A identifies a successor zone and a predecessor zone. The first virtual ID belonging to the successor zone equal to A’s Zone.endID + 1. Similarly, the last virtual ID belonging to the predecessor Zone is equal to A’s Zone.startID − 1. A picks one of the two IDs, finds the respective owners of the zones and sends a request to leave. The leave request contains the information regarding ID, Zone, incoming and outgoing links to the chosen neighbor, say C. If C agrees within timeout period of 5 seconds, A sends the load to C and the leave process is complete. Otherwise, A tries the same with the other neighboring node. If the timeout occurs again, the entire procedure is repeated assuming chosen nodes were busy in other leave procedure. Algorithm 8 in Appendix C specifies the precise steps executed by A.
Node C receiving the request checks if it is going to leave the system. If not, it accepts the request and agrees to take over the load by merging the two zones. The merging process includes merging of the incoming and outgoing links as well. C then notifies all the linked nodes regarding the update. Algorithm 9 in Appendix D gives a step-wise description of C’s operations.
During join and leave, nodes whose zone changes notify the nodes linked to them by outgoing or incoming edges. When such notification is received, a node adds or drops links caused by the change. Every two minutes, each node sends keep-alive message to all linked nodes. These nodes update the timestamp with the zone information corresponding to that node. If no update is received in last five minutes for a linked node, it is considered dead, and owner of the successor zone takes the responsibility of orphaned zone.
If there is an outgoing edge from a virtual node in one zone to a virtual node in another zone, then there exists an outgoing edge between one node to the other. On many occasions, zones of the neighboring nodes change. A brute force way to find an edge in the underlying graph would slow down join and leave operations.

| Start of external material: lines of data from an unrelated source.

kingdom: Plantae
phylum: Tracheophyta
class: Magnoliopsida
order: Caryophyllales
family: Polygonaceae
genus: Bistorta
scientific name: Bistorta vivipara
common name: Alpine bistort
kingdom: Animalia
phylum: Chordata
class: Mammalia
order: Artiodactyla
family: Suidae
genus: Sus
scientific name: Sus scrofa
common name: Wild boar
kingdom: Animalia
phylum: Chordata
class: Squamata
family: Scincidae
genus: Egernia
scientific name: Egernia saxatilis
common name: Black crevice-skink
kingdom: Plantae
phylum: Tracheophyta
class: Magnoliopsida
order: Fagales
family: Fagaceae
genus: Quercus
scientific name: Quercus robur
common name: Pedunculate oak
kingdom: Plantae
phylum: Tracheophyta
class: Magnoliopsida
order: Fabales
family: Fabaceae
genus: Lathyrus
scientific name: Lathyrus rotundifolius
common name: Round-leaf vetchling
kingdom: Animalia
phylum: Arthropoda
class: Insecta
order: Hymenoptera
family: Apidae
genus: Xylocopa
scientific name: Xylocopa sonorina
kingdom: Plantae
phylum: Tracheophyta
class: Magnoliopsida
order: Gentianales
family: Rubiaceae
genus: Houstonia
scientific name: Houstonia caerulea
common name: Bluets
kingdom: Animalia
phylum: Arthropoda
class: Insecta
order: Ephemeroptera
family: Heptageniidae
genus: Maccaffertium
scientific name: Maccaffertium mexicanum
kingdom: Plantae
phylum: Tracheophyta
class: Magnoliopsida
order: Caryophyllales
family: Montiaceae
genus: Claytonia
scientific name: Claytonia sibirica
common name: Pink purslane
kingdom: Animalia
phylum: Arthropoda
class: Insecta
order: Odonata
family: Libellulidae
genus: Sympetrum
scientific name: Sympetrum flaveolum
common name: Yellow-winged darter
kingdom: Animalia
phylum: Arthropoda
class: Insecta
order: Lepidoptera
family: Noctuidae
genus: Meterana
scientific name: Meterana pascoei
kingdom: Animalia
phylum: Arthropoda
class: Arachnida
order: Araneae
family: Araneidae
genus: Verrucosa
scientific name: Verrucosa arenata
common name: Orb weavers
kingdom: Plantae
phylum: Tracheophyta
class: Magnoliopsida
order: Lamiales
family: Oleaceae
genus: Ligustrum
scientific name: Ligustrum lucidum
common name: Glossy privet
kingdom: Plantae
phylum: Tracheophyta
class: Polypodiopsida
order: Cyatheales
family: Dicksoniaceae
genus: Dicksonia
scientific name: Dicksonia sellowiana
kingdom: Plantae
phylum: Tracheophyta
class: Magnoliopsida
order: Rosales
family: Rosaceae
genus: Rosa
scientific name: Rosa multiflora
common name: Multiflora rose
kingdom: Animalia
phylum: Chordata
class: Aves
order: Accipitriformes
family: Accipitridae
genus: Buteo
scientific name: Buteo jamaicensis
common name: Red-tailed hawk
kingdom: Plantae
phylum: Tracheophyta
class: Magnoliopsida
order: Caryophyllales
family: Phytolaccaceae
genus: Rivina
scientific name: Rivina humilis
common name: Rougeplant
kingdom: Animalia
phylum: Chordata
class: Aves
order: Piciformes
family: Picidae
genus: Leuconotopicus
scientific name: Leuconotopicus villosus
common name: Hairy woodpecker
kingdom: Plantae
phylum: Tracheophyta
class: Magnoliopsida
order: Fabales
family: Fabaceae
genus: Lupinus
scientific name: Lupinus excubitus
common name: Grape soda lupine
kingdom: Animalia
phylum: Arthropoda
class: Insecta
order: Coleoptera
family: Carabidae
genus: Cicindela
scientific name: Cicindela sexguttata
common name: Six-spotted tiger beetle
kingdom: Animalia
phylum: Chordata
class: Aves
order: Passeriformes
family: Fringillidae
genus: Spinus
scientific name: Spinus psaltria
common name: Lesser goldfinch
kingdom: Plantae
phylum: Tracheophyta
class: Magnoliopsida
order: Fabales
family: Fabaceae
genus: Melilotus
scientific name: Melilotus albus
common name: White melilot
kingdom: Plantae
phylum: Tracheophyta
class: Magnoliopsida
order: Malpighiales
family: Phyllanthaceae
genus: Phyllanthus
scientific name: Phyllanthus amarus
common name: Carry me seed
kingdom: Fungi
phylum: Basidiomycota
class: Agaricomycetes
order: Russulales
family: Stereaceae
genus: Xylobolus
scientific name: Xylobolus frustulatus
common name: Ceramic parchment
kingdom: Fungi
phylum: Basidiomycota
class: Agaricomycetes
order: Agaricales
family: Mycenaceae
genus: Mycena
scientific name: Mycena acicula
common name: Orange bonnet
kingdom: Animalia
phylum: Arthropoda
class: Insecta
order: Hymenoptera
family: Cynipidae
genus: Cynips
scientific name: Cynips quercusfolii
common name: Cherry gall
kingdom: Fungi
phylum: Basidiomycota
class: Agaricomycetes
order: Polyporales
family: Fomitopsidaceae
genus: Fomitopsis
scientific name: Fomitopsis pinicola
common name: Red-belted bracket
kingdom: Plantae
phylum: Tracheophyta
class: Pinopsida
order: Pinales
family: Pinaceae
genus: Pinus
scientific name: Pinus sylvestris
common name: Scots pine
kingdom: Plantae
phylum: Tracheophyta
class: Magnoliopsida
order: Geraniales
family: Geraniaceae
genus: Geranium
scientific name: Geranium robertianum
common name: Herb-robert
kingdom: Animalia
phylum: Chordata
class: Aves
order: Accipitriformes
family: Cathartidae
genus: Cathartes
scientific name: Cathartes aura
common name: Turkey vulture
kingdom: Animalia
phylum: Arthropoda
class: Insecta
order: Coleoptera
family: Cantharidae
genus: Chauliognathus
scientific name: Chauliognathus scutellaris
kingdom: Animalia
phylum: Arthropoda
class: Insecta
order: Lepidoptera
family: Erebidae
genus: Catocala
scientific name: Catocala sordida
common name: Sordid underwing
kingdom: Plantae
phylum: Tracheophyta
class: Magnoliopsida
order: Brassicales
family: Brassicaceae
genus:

Node A receives zone update from another node B. A checks if the size of its zone is larger than or equal to N/K. If so, then a link exists (because every possible suffix of length D − 1 is present in A’s zone). Otherwise, it determines the range [LA,RA] of the suffix of length D − 1 lying in the A and range [LB,RB] of the prefix of length D − 1 lying in B’s zone. If LA ∈ [LB,RB], or RA ∈ [LB,RB] then there exists an edge from node A to node B. Similarly, there exists an edge if LB or RB lies within [LA,RA]. Consider the following two examples to understand how range overlap is used to determine the connectivity.
-
Consider two zones: node A’s zone [’00000000’, ’17777777’] and node B’s zone [’40000000’, ’77777777’]. Since the size of zone of node A is larger than ’10000000’, it will have all possible suffixes of length D − 1. Therefore, it will have link to any node in the system. Same is the case for B and hence, both have outgoing edges to each other.
-
Consider two other zones: node A’s zone [’00000000’, ’00777777’] and node B’s zone [’01000000’, ’01777777’]. The range of suffixes of length D − 1, for node A is [’0000000’, ’0777777’]. The range of prefixes of length D − 1, for node B is [’0100000’, ’0177777’]. The intersection between the two ranges is non-empty, and hence an edge exists from node A to node B. (In the underlying graph, ’00100000’ has an outgoing edge to ’01000000’.)
-
For the above example, range of suffixes of length D − 1, for B is [’1000000’, ’1777777’]. The range of prefixes of length D − 1, for A is [’0000000’, ’0077777’]. The intersection between two ranges is empty, and hence no edge can exist from B to A.